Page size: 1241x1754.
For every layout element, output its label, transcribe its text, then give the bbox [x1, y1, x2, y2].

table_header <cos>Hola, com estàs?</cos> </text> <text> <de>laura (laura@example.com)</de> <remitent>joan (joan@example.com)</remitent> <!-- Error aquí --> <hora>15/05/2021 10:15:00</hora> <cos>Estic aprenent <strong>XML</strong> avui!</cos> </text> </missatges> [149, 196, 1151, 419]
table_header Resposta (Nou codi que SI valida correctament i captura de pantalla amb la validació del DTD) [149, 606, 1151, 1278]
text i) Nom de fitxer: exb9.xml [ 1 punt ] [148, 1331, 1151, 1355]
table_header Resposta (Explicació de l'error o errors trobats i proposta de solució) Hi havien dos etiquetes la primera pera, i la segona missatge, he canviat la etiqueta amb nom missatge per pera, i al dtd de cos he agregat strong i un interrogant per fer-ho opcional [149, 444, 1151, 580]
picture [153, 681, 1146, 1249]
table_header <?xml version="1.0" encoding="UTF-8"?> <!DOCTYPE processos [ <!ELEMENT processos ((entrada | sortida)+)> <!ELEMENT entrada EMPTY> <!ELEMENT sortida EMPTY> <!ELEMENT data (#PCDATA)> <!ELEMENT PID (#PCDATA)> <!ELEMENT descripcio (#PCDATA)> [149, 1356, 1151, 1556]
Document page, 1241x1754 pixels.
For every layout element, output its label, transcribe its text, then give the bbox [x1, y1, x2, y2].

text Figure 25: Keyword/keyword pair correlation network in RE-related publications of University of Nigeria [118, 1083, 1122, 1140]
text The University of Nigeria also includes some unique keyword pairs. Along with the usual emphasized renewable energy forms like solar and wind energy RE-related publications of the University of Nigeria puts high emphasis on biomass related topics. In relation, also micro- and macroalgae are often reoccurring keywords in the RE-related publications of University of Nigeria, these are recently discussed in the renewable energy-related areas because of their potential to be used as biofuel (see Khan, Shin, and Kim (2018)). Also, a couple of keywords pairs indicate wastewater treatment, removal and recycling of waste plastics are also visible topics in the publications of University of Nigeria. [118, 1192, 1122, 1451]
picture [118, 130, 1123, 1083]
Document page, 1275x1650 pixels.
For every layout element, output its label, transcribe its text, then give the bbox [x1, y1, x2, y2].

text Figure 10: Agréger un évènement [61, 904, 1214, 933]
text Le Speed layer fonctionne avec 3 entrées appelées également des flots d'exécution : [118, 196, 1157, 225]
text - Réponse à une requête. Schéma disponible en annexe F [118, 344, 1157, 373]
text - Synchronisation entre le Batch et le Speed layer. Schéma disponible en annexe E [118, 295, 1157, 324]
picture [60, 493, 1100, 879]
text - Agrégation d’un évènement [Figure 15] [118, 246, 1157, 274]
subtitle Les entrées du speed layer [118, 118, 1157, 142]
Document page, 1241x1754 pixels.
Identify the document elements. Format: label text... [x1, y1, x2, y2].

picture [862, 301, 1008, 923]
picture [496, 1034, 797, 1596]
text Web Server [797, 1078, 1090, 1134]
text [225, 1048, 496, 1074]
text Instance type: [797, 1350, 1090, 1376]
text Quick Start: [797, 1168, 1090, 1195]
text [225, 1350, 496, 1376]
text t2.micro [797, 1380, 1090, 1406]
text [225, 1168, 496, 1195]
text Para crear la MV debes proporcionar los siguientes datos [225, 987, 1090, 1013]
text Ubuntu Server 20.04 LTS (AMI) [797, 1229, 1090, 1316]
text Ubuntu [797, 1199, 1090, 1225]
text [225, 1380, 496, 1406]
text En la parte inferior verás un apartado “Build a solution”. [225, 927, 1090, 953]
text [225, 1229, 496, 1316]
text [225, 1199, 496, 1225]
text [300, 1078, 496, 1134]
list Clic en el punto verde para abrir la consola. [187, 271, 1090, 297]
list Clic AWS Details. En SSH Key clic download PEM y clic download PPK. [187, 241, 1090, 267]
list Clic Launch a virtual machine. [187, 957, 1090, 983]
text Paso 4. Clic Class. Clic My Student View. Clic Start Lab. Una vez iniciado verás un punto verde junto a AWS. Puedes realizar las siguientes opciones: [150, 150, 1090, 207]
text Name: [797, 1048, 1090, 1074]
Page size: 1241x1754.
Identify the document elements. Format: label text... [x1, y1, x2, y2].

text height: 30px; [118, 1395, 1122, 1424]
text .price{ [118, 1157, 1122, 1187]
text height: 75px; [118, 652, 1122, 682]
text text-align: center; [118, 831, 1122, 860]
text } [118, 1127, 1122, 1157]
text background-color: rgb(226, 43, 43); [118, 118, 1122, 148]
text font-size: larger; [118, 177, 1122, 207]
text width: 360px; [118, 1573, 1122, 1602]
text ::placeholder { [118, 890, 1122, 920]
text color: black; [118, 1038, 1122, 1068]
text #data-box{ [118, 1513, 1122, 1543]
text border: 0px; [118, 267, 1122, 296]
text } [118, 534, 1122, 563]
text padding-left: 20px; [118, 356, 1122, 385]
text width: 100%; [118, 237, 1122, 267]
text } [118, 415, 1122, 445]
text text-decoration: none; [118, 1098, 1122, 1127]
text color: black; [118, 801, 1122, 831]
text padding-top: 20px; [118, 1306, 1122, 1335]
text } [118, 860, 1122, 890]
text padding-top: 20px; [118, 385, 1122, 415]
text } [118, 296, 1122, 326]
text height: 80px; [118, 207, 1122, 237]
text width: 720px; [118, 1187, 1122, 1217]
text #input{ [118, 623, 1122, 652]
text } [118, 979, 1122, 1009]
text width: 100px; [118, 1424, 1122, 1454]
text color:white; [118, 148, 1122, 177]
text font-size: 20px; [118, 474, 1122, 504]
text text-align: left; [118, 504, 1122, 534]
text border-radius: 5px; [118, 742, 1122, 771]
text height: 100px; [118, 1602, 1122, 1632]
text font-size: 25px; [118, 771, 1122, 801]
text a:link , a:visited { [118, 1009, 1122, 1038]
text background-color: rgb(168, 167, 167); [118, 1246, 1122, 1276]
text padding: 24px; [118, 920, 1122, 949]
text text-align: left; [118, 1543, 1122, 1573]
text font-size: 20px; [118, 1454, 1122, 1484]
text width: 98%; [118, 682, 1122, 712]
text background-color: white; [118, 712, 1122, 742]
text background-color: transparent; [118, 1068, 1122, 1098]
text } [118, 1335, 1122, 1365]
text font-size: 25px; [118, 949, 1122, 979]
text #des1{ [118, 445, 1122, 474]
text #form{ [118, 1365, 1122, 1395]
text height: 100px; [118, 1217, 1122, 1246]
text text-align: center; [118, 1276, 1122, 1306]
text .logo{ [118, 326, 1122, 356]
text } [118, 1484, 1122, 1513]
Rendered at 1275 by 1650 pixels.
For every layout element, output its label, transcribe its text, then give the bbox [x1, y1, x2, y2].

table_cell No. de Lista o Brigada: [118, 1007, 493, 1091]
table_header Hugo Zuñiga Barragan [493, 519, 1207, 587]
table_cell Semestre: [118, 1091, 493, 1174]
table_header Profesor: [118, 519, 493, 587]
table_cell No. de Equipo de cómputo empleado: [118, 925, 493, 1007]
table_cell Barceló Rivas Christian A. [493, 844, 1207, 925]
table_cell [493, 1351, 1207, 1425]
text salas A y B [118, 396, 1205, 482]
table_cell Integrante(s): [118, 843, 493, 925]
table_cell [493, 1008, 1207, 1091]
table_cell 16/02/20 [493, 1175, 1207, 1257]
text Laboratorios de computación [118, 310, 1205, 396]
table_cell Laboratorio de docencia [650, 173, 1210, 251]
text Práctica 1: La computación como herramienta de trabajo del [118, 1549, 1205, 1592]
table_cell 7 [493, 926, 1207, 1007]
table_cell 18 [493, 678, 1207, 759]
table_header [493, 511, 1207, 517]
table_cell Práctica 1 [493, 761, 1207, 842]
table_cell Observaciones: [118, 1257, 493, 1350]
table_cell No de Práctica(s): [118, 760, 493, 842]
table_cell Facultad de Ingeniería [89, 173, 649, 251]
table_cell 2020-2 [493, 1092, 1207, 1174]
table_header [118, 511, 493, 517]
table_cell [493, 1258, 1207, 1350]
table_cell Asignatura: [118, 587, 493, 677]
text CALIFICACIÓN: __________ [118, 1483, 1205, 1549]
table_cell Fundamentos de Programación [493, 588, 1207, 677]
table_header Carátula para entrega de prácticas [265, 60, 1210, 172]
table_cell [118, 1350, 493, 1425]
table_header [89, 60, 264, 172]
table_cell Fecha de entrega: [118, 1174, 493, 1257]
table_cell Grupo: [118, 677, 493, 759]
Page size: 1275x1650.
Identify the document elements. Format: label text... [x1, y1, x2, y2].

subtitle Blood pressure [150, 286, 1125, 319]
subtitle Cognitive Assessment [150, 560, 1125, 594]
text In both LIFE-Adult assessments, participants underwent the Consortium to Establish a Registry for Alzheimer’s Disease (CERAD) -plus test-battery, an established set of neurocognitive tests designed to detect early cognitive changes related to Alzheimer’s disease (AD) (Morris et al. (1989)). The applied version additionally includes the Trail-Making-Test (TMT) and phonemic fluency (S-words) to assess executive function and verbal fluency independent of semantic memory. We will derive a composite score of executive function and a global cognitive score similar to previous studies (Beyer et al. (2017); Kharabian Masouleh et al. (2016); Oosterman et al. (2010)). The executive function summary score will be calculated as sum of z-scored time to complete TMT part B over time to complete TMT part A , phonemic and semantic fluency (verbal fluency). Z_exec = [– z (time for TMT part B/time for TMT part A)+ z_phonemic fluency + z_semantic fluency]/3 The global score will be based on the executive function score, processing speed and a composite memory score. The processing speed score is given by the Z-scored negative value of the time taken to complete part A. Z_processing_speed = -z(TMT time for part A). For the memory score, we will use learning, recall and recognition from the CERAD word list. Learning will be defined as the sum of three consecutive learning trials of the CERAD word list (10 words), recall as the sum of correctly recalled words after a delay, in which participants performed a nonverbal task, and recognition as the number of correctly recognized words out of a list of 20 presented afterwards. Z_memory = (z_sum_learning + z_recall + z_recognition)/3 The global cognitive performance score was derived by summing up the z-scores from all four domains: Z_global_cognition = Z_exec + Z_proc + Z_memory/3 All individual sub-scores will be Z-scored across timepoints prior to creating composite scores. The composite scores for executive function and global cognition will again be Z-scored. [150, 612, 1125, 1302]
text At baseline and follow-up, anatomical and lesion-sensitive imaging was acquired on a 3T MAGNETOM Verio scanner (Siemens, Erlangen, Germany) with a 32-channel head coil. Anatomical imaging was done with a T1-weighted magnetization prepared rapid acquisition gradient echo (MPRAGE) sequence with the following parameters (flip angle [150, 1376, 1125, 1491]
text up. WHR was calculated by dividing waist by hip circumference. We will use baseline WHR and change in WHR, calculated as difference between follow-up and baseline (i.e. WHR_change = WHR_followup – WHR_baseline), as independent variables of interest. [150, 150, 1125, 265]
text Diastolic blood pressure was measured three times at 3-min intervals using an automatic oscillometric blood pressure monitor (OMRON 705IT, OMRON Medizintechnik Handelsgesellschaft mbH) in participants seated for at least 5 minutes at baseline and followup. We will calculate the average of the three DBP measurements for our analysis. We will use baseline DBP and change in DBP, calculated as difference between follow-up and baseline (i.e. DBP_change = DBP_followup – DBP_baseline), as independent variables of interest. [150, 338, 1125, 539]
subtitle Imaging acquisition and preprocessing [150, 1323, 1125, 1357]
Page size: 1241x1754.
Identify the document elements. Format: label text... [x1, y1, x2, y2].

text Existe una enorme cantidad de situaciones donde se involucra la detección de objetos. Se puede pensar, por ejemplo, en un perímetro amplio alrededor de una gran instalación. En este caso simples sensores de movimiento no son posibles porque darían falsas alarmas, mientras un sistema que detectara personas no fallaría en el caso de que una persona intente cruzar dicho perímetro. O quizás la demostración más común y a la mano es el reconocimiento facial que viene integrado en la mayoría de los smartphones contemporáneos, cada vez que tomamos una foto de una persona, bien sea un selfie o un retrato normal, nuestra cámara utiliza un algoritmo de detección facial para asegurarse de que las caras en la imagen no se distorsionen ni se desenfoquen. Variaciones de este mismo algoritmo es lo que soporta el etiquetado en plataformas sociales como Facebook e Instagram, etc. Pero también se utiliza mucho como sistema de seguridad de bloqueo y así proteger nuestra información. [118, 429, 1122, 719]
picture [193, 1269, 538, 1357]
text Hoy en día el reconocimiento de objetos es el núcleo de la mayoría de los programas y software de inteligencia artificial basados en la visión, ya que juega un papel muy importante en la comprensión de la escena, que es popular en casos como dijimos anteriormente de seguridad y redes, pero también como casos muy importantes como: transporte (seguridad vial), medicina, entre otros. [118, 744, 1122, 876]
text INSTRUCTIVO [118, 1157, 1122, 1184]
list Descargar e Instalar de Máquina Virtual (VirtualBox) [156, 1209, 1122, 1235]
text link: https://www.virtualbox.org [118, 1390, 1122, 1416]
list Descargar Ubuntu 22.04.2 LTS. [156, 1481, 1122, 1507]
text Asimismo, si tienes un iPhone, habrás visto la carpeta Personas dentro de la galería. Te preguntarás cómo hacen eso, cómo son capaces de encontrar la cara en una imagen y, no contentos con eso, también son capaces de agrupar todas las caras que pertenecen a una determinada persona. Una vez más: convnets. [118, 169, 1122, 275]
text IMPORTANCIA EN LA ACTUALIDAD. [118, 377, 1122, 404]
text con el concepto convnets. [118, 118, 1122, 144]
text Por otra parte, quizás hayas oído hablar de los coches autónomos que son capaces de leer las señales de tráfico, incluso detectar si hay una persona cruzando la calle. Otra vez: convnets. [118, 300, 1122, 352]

▬▬▬▬▬▬▬▬▬▬

▸ YOUR OBJECTIVE
Recast the lines above as a Markdown table with the columns Index and Source line, beginning at the line that contains "subtitle Blood pressure [150, 286, 1125, 319]" and continuing through the line that contains "text In both". Number each line in sequence and omit blank lines.

▸ RESPONSE TO THE TASK
| Index | Source line |
|---|---|
| 1 | subtitle Blood pressure [150, 286, 1125, 319] |
| 2 | subtitle Cognitive Assessment [150, 560, 1125, 594] |
| 3 | text In both LIFE-Adult assessments, participants underwent the Consortium to Establish a Registry for Alzheimer’s Disease (CERAD) -plus test-battery, an established set of neurocognitive tests designed to detect early cognitive changes related to Alzheimer’s disease (AD) (Morris et al. (1989)). The applied version additionally includes the Trail-Making-Test (TMT) and phonemic fluency (S-words) to assess executive function and verbal fluency independent of semantic memory. We will derive a composite score of executive function and a global cognitive score similar to previous studies (Beyer et al. (2017); Kharabian Masouleh et al. (2016); Oosterman et al. (2010)). The executive function summary score will be calculated as sum of z-scored time to complete TMT part B over time to complete TMT part A , phonemic and semantic fluency (verbal fluency). Z_exec = [– z (time for TMT part B/time for TMT part A)+ z_phonemic fluency + z_semantic fluency]/3 The global score will be based on the executive function score, processing speed and a composite memory score. The processing speed score is given by the Z-scored negative value of the time taken to complete part A. Z_processing_speed = -z(TMT time for part A). For the memory score, we will use learning, recall and recognition from the CERAD word list. Learning will be defined as the sum of three consecutive learning trials of the CERAD word list (10 words), recall as the sum of correctly recalled words after a delay, in which participants performed a nonverbal task, and recognition as the number of correctly recognized words out of a list of 20 presented afterwards. Z_memory = (z_sum_learning + z_recall + z_recognition)/3 The global cognitive performance score was derived by summing up the z-scores from all four domains: Z_global_cognition = Z_exec + Z_proc + Z_memory/3 All individual sub-scores will be Z-scored across timepoints prior to creating composite scores. The composite scores for executive function and global cognition will again be Z-scored. [150, 612, 1125, 1302] |